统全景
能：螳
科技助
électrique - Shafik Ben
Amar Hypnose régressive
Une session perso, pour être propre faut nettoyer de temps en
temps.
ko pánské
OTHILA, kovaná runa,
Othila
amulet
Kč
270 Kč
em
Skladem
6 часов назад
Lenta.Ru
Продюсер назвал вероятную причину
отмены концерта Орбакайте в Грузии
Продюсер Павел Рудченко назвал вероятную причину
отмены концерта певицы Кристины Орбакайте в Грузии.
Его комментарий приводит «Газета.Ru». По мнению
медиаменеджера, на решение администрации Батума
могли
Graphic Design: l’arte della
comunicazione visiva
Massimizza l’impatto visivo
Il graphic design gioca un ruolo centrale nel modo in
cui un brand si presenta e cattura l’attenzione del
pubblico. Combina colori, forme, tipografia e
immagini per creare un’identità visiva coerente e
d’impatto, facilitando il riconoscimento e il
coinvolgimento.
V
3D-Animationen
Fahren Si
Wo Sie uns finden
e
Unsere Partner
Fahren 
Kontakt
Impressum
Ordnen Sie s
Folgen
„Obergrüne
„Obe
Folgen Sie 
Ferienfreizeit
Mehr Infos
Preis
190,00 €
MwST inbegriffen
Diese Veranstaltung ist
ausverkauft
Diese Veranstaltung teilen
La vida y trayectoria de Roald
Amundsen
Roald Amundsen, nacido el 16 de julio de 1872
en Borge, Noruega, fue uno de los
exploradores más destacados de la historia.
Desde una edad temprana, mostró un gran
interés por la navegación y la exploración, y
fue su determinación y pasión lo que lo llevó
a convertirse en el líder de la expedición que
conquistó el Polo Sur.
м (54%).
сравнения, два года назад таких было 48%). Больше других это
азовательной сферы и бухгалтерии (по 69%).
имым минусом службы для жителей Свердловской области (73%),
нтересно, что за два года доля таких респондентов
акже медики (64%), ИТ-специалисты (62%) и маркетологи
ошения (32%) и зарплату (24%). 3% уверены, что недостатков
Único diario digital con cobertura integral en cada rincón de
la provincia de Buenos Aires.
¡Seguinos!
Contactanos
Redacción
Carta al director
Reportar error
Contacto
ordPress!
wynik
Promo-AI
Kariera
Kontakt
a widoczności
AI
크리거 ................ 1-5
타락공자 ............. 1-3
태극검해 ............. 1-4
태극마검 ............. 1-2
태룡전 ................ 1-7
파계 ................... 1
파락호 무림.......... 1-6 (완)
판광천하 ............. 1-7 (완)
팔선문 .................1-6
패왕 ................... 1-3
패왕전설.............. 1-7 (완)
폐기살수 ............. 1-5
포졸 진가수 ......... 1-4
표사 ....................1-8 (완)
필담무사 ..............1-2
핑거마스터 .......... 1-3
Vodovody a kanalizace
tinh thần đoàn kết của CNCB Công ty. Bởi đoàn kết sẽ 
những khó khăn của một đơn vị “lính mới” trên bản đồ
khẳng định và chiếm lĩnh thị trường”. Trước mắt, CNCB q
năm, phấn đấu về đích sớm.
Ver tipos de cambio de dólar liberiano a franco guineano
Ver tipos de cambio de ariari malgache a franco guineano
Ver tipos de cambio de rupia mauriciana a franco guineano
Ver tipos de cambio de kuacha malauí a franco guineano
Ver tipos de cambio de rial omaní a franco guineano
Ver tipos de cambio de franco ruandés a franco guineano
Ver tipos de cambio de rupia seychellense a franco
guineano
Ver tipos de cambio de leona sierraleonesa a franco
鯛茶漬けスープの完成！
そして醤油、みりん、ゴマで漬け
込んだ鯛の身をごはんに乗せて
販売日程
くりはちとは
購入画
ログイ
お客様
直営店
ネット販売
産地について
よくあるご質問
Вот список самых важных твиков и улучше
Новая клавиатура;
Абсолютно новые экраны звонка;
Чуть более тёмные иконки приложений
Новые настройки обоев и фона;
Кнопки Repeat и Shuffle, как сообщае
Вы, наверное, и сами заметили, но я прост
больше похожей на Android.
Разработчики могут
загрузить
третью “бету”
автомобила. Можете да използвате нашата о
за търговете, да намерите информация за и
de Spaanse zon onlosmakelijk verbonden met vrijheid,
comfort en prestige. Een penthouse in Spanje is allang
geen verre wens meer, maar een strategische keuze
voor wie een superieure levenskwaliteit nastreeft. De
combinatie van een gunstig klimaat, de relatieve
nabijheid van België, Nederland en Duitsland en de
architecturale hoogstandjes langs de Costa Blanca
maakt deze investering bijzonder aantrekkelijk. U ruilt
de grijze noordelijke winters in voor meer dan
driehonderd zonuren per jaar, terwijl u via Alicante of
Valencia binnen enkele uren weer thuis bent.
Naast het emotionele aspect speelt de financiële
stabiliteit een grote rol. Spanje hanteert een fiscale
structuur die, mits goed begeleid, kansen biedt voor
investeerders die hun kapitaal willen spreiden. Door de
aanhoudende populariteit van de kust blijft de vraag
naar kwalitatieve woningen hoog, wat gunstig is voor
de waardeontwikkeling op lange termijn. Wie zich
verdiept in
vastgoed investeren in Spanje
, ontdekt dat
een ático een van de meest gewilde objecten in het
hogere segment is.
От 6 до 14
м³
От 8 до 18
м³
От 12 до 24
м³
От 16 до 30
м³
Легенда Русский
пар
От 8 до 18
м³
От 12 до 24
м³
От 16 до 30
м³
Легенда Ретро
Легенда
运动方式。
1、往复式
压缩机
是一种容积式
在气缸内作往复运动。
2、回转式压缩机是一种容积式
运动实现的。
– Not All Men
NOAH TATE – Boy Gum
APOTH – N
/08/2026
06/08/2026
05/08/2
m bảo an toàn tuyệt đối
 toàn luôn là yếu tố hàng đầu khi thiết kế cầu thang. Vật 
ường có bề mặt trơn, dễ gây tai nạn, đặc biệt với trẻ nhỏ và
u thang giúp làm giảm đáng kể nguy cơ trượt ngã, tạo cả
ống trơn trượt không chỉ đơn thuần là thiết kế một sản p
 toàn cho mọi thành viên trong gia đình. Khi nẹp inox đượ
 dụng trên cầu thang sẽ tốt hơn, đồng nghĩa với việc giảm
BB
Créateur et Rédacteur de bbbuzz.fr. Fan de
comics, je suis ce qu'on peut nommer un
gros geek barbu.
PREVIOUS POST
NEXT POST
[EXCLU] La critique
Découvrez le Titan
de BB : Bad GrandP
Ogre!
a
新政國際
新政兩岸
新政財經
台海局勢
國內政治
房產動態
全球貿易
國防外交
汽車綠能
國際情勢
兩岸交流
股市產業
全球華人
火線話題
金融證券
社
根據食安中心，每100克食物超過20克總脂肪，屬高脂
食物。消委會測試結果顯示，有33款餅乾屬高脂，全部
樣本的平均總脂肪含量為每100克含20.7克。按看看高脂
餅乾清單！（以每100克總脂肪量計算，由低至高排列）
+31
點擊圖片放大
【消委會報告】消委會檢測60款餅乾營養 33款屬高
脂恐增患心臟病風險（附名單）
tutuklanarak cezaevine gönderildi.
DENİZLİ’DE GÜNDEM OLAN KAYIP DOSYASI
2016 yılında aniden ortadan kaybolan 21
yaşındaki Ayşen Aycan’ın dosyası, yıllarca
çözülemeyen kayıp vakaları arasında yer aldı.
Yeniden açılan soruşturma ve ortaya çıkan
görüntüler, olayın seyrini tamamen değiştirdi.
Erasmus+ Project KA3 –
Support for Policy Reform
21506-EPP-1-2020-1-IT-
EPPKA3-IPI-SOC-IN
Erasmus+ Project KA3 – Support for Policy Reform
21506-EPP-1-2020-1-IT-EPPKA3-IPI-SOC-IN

* [YOUR TASK]:
Print all the text in the material above, line by line, with every character unchanged and in the original order.

* [WRITTEN RESPONSE]:
统全景
能：螳
科技助
électrique - Shafik Ben
Amar Hypnose régressive
Une session perso, pour être propre faut nettoyer de temps en
temps.
ko pánské
OTHILA, kovaná runa,
Othila
amulet
Kč
270 Kč
em
Skladem
6 часов назад
Lenta.Ru
Продюсер назвал вероятную причину
отмены концерта Орбакайте в Грузии
Продюсер Павел Рудченко назвал вероятную причину
отмены концерта певицы Кристины Орбакайте в Грузии.
Его комментарий приводит «Газета.Ru». По мнению
медиаменеджера, на решение администрации Батума
могли
Graphic Design: l’arte della
comunicazione visiva
Massimizza l’impatto visivo
Il graphic design gioca un ruolo centrale nel modo in
cui un brand si presenta e cattura l’attenzione del
pubblico. Combina colori, forme, tipografia e
immagini per creare un’identità visiva coerente e
d’impatto, facilitando il riconoscimento e il
coinvolgimento.
V
3D-Animationen
Fahren Si
Wo Sie uns finden
e
Unsere Partner
Fahren 
Kontakt
Impressum
Ordnen Sie s
Folgen
„Obergrüne
„Obe
Folgen Sie 
Ferienfreizeit
Mehr Infos
Preis
190,00 €
MwST inbegriffen
Diese Veranstaltung ist
ausverkauft
Diese Veranstaltung teilen
La vida y trayectoria de Roald
Amundsen
Roald Amundsen, nacido el 16 de julio de 1872
en Borge, Noruega, fue uno de los
exploradores más destacados de la historia.
Desde una edad temprana, mostró un gran
interés por la navegación y la exploración, y
fue su determinación y pasión lo que lo llevó
a convertirse en el líder de la expedición que
conquistó el Polo Sur.
м (54%).
сравнения, два года назад таких было 48%). Больше других это
азовательной сферы и бухгалтерии (по 69%).
имым минусом службы для жителей Свердловской области (73%),
нтересно, что за два года доля таких респондентов
акже медики (64%), ИТ-специалисты (62%) и маркетологи
ошения (32%) и зарплату (24%). 3% уверены, что недостатков
Único diario digital con cobertura integral en cada rincón de
la provincia de Buenos Aires.
¡Seguinos!
Contactanos
Redacción
Carta al director
Reportar error
Contacto
ordPress!
wynik
Promo-AI
Kariera
Kontakt
a widoczności
AI
크리거 ................ 1-5
타락공자 ............. 1-3
태극검해 ............. 1-4
태극마검 ............. 1-2
태룡전 ................ 1-7
파계 ................... 1
파락호 무림.......... 1-6 (완)
판광천하 ............. 1-7 (완)
팔선문 .................1-6
패왕 ................... 1-3
패왕전설.............. 1-7 (완)
폐기살수 ............. 1-5
포졸 진가수 ......... 1-4
표사 ....................1-8 (완)
필담무사 ..............1-2
핑거마스터 .......... 1-3
Vodovody a kanalizace
tinh thần đoàn kết của CNCB Công ty. Bởi đoàn kết sẽ 
những khó khăn của một đơn vị “lính mới” trên bản đồ
khẳng định và chiếm lĩnh thị trường”. Trước mắt, CNCB q
năm, phấn đấu về đích sớm.
Ver tipos de cambio de dólar liberiano a franco guineano
Ver tipos de cambio de ariari malgache a franco guineano
Ver tipos de cambio de rupia mauriciana a franco guineano
Ver tipos de cambio de kuacha malauí a franco guineano
Ver tipos de cambio de rial omaní a franco guineano
Ver tipos de cambio de franco ruandés a franco guineano
Ver tipos de cambio de rupia seychellense a franco
guineano
Ver tipos de cambio de leona sierraleonesa a franco
鯛茶漬けスープの完成！
そして醤油、みりん、ゴマで漬け
込んだ鯛の身をごはんに乗せて
販売日程
くりはちとは
購入画
ログイ
お客様
直営店
ネット販売
産地について
よくあるご質問
Вот список самых важных твиков и улучше
Новая клавиатура;
Абсолютно новые экраны звонка;
Чуть более тёмные иконки приложений
Новые настройки обоев и фона;
Кнопки Repeat и Shuffle, как сообщае
Вы, наверное, и сами заметили, но я прост
больше похожей на Android.
Разработчики могут
загрузить
третью “бету”
автомобила. Можете да използвате нашата о
за търговете, да намерите информация за и
de Spaanse zon onlosmakelijk verbonden met vrijheid,
comfort en prestige. Een penthouse in Spanje is allang
geen verre wens meer, maar een strategische keuze
voor wie een superieure levenskwaliteit nastreeft. De
combinatie van een gunstig klimaat, de relatieve
nabijheid van België, Nederland en Duitsland en de
architecturale hoogstandjes langs de Costa Blanca
maakt deze investering bijzonder aantrekkelijk. U ruilt
de grijze noordelijke winters in voor meer dan
driehonderd zonuren per jaar, terwijl u via Alicante of
Valencia binnen enkele uren weer thuis bent.
Naast het emotionele aspect speelt de financiële
stabiliteit een grote rol. Spanje hanteert een fiscale
structuur die, mits goed begeleid, kansen biedt voor
investeerders die hun kapitaal willen spreiden. Door de
aanhoudende populariteit van de kust blijft de vraag
naar kwalitatieve woningen hoog, wat gunstig is voor
de waardeontwikkeling op lange termijn. Wie zich
verdiept in
vastgoed investeren in Spanje
, ontdekt dat
een ático een van de meest gewilde objecten in het
hogere segment is.
От 6 до 14
м³
От 8 до 18
м³
От 12 до 24
м³
От 16 до 30
м³
Легенда Русский
пар
От 8 до 18
м³
От 12 до 24
м³
От 16 до 30
м³
Легенда Ретро
Легенда
运动方式。
1、往复式
压缩机
是一种容积式
在气缸内作往复运动。
2、回转式压缩机是一种容积式
运动实现的。
– Not All Men
NOAH TATE – Boy Gum
APOTH – N
/08/2026
06/08/2026
05/08/2
m bảo an toàn tuyệt đối
 toàn luôn là yếu tố hàng đầu khi thiết kế cầu thang. Vật 
ường có bề mặt trơn, dễ gây tai nạn, đặc biệt với trẻ nhỏ và
u thang giúp làm giảm đáng kể nguy cơ trượt ngã, tạo cả
ống trơn trượt không chỉ đơn thuần là thiết kế một sản p
 toàn cho mọi thành viên trong gia đình. Khi nẹp inox đượ
 dụng trên cầu thang sẽ tốt hơn, đồng nghĩa với việc giảm
BB
Créateur et Rédacteur de bbbuzz.fr. Fan de
comics, je suis ce qu'on peut nommer un
gros geek barbu.
PREVIOUS POST
NEXT POST
[EXCLU] La critique
Découvrez le Titan
de BB : Bad GrandP
Ogre!
a
新政國際
新政兩岸
新政財經
台海局勢
國內政治
房產動態
全球貿易
國防外交
汽車綠能
國際情勢
兩岸交流
股市產業
全球華人
火線話題
金融證券
社
根據食安中心，每100克食物超過20克總脂肪，屬高脂
食物。消委會測試結果顯示，有33款餅乾屬高脂，全部
樣本的平均總脂肪含量為每100克含20.7克。按看看高脂
餅乾清單！（以每100克總脂肪量計算，由低至高排列）
+31
點擊圖片放大
【消委會報告】消委會檢測60款餅乾營養 33款屬高
脂恐增患心臟病風險（附名單）
tutuklanarak cezaevine gönderildi.
DENİZLİ’DE GÜNDEM OLAN KAYIP DOSYASI
2016 yılında aniden ortadan kaybolan 21
yaşındaki Ayşen Aycan’ın dosyası, yıllarca
çözülemeyen kayıp vakaları arasında yer aldı.
Yeniden açılan soruşturma ve ortaya çıkan
görüntüler, olayın seyrini tamamen değiştirdi.
Erasmus+ Project KA3 –
Support for Policy Reform
21506-EPP-1-2020-1-IT-
EPPKA3-IPI-SOC-IN
Erasmus+ Project KA3 – Support for Policy Reform
21506-EPP-1-2020-1-IT-EPPKA3-IPI-SOC-IN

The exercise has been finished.